4) Go to others that they might be God’s change-agents in your life
Christian growth comes in and through community. Sexual sin has a hold on us because we do not use the resources God has given to fight it. That resource includes others. Rick Warren writes:
If you’re losing the battle against a persistent bad habit, an addiction, or a temptation, and you’re stuck in a repeating cycle of good intention-failure-guilt, you will not get better on your own. You need the help of other people. Some temptations are only overcome with the help of a partner who prays for you, encourages you, and holds you accountable.
a) Who are you willing and able to talk to about these issues?
b) Who is going to remind you of the gospel in the midst of your struggle?
c) What accountability can you build into these relationships?
d) What protections can you put in place to help you in the fight?
Conclusion – Hope and the power of the gospel
What seems so small and so weak (an acorn) has the power to break even the strongest stone. So the gospel is powerful to set you free from even the most besetting of sins. However you feel about the battle with lust the gospel is able not only to save you from your sins and to comfort you in your falls but to give you some level of victory over sins like lust.

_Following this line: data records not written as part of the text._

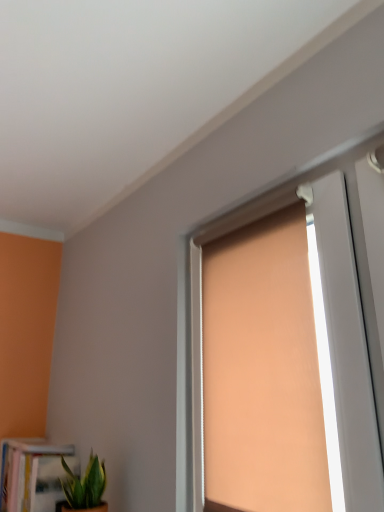
Question: Is green leafy plant at lower left oriented towards white glossy bookcase at lower left?

Choices:
 (A) no
 (B) yes

Answer: (A)

Question: Does green leafy plant at lower left have a greater height compared to white glossy bookcase at lower left?

Choices:
 (A) yes
 (B) no

Answer: (B)

Question: Is green leafy plant at lower left smaller than white glossy bookcase at lower left?

Choices:
 (A) no
 (B) yes

Answer: (B)

Question: From the image's perspective, is green leafy plant at lower left located above white glossy bookcase at lower left?

Choices:
 (A) no
 (B) yes

Answer: (B)

Question: From a real-world perspective, is green leafy plant at lower left on top of white glossy bookcase at lower left?

Choices:
 (A) yes
 (B) no

Answer: (B)

Question: Considering their positions, is matte orange roller blind at center located in front of or behind green leafy plant at lower left?

Choices:
 (A) behind
 (B) front

Answer: (B)

Question: In terms of height, does matte orange roller blind at center look taller or shorter compared to green leafy plant at lower left?

Choices:
 (A) tall
 (B) short

Answer: (A)

Question: Considering the positions of matte orange roller blind at center and green leafy plant at lower left in the image, is matte orange roller blind at center bigger or smaller than green leafy plant at lower left?

Choices:
 (A) big
 (B) small

Answer: (A)

Question: Is matte orange roller blind at center spatially inside green leafy plant at lower left, or outside of it?

Choices:
 (A) inside
 (B) outside

Answer: (B)

Question: Is point (64, 468) closer or farther from the camera than point (54, 454)?

Choices:
 (A) closer
 (B) farther

Answer: (A)

Question: From a real-world perspective, is green leafy plant at lower left positioned above or below white glossy bookcase at lower left?

Choices:
 (A) above
 (B) below

Answer: (B)

Question: Considering the positions of green leafy plant at lower left and white glossy bookcase at lower left in the image, is green leafy plant at lower left taller or shorter than white glossy bookcase at lower left?

Choices:
 (A) tall
 (B) short

Answer: (B)

Question: Considering the relative positions of green leafy plant at lower left and white glossy bookcase at lower left in the image provided, is green leafy plant at lower left to the left or to the right of white glossy bookcase at lower left?

Choices:
 (A) right
 (B) left

Answer: (A)

Question: Would you say white glossy bookcase at lower left is inside or outside green leafy plant at lower left?

Choices:
 (A) outside
 (B) inside

Answer: (A)

Question: In terms of height, does white glossy bookcase at lower left look taller or shorter compared to green leafy plant at lower left?

Choices:
 (A) tall
 (B) short

Answer: (A)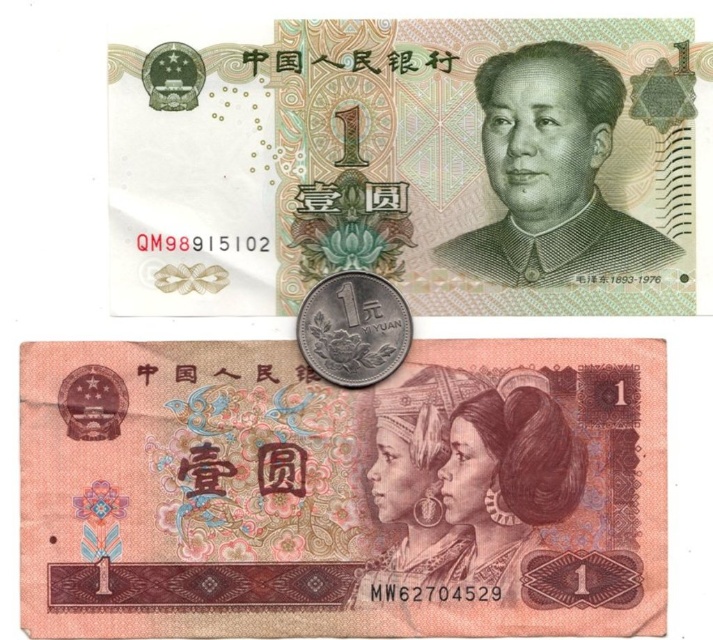
Can you confirm if matte paper banknote at center is smaller than silver metallic coin at center?

No.

Can you confirm if matte paper banknote at center is positioned to the left of silver metallic coin at center?

In fact, matte paper banknote at center is to the right of silver metallic coin at center.

This screenshot has height=640, width=713. In order to click on matte paper banknote at center in this screenshot , I will do `click(409, 166)`.

Is point (230, 342) positioned behind point (334, 307)?

Yes, point (230, 342) is behind point (334, 307).

Does point (241, 476) lie behind point (396, 304)?

No.

The image size is (713, 640). Find the location of `smooth paper banknote at center`. smooth paper banknote at center is located at coordinates (342, 490).

Consider the image. Which of these two, smooth paper banknote at center or matte paper banknote at center, stands taller?

Standing taller between the two is smooth paper banknote at center.

Identify the location of smooth paper banknote at center. The height and width of the screenshot is (640, 713). (342, 490).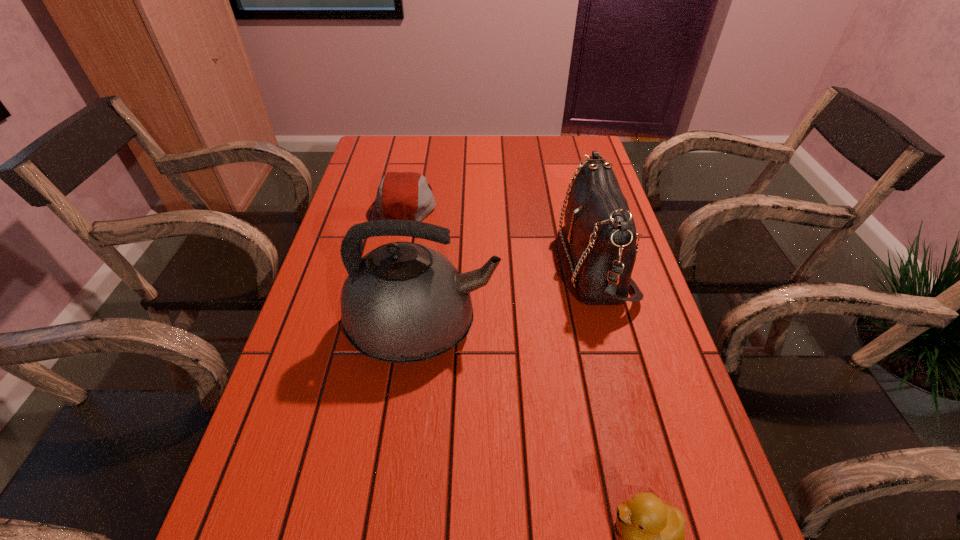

Tim Keller tells the following story about the power of the gospel that is in you.
A minister was in Italy, and there he saw the grave of a man who had died centuries before who was an unbeliever and completely against Christianity, but a little afraid of it too. So the man had a huge stone slab put over his grave so he would not have to be raised from the dead in case there is a resurrection from the dead. He had insignias put all over the slab saying, “I do not want to be raised from the dead. I don’t believe in it.” Evidently, when he was buried, an acorn must have fallen into the grave. So a hundred years later the acorn had grown up through the grave and split that slab. It was now a tall towering oak tree. The minister looked at it and asked, “If an acorn, which has power of biological life in it, can split a slab of that magnitude, what can the acorn of God’s resurrection power do in a person’s life?”
The minute you decide to receive Jesus as Savior and Lord, the power of the Holy Spirit comes into your life. It’s the power of the resurrection—the same thing that raised Jesus from the dead …. Think of the things you see as immovable slabs in your life—your bitterness, your insecurity, your fears, your self-doubts. Those things can be split and rolled off. The more you know him, the more you grow into the power of the resurrection.
Post-script: Why marriage won’t fix things
It’s not about sex, not even about lust, it’s about you and the gospel. Tim Chester comments,
It you’re not yet married, porn is a sin against your future wife. You’re also creating a set of expectations that bears no relation to real sex or real marriage. You’re storing up a database of images that will compete with your future wife. You’re gifting the devil, a reservoir of temptations to use against you.
Using porn is a bad way of preparing not to use it when you’re married! Every time you use porn, you’re giving it more control over your heart. You’re sowing a bitter harvest for your married life.